Il faudrait peut-être commencer par là : Jacques Attali est un illusionniste. Son art ? Donner l’apparence du savoir absolu en noyant son lecteur sous une avalanche de références. Bruits déroge pas à la règle. La musique, ce sujet pourtant si intime, si viscéral, devient sous sa plume une mécanique froide, un rouage social, un outil de pouvoir. Tout y passe : la musique comme prophétie, la musique comme reflet des mutations économiques, la musique comme outil de contrôle. Et pourtant, au bout de ces 400 pages, on referme le livre sans avoir rien entendu.
Car c’est bien là le paradoxe : Attali parle du son, mais ne fait entendre que du bruit.
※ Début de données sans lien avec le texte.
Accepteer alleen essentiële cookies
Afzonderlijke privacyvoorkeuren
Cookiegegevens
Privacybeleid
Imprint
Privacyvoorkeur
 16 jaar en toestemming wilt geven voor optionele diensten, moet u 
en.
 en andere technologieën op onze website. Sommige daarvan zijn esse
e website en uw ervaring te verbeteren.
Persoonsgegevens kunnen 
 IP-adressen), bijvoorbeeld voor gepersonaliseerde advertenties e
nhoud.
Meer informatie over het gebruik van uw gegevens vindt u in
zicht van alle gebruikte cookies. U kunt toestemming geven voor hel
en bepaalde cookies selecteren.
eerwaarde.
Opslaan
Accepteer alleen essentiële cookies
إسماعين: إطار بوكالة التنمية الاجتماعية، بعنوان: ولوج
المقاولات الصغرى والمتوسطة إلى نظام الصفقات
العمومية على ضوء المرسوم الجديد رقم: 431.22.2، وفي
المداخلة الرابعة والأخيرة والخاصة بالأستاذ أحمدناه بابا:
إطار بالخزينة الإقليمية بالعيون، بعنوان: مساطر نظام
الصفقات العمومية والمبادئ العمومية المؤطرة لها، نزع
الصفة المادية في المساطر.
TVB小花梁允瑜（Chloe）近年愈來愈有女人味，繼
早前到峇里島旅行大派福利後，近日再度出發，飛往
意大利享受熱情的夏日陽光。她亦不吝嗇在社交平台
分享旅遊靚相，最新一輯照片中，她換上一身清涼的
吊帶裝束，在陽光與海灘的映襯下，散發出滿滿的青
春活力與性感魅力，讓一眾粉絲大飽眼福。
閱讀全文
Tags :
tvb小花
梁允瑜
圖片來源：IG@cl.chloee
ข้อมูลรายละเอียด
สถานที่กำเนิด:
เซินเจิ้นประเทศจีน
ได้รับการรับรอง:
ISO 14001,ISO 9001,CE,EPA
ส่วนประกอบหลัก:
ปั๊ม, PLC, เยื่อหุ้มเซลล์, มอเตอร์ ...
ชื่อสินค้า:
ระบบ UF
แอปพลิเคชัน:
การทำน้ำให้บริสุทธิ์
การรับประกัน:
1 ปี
Il théorise la musique sans jamais la sentir, il la dissèque comme un médecin légiste, oubliant que la pulsation d’un morceau de Monteverdi ou la transe d’un riff de John Lee Hooker ne se laissent pas enfermer dans une équation sociologique. Un texte comme Le Nombre et la Sirène de Quentin Meillassoux, par exemple, aurait pu servir de contrepoint : lui aussi voit la musique et la littérature comme des structures mathématiques, mais au moins il leur conserve une part de mystère, une étrangeté qui les rend vivantes. Attali, lui, veut réduire l’art à un graphe, l’histoire à un algorithme.
Mais le plus beau reste à venir : ce livre, qui prétend être une lecture prophétique de la musique, est en fait un pur produit de son époque, avec toutes ses lubies et ses errances. Lorsqu’Attali annonce que la musique précède toujours les révolutions économiques et politiques, il joue les visionnaires… sauf qu’il ne fait que tordre l’histoire pour qu’elle colle à sa thèse. Prenons un exemple : Attali nous explique que le passage de la musique classique au rock reflète un changement dans l’organisation du pouvoir et du capital. Soit. Mais alors, comment expliquer que l’Ars subtilior, ce courant musical du XIVe siècle hyper-complexe et dissonant, ait émergé en pleine époque féodale, loin de toute libéralisation marchande ? Ou que le dodécaphonisme de Schoenberg ait coïncidé avec la montée des totalitarismes, là où Attali aurait voulu y voir un pur produit du libéralisme ?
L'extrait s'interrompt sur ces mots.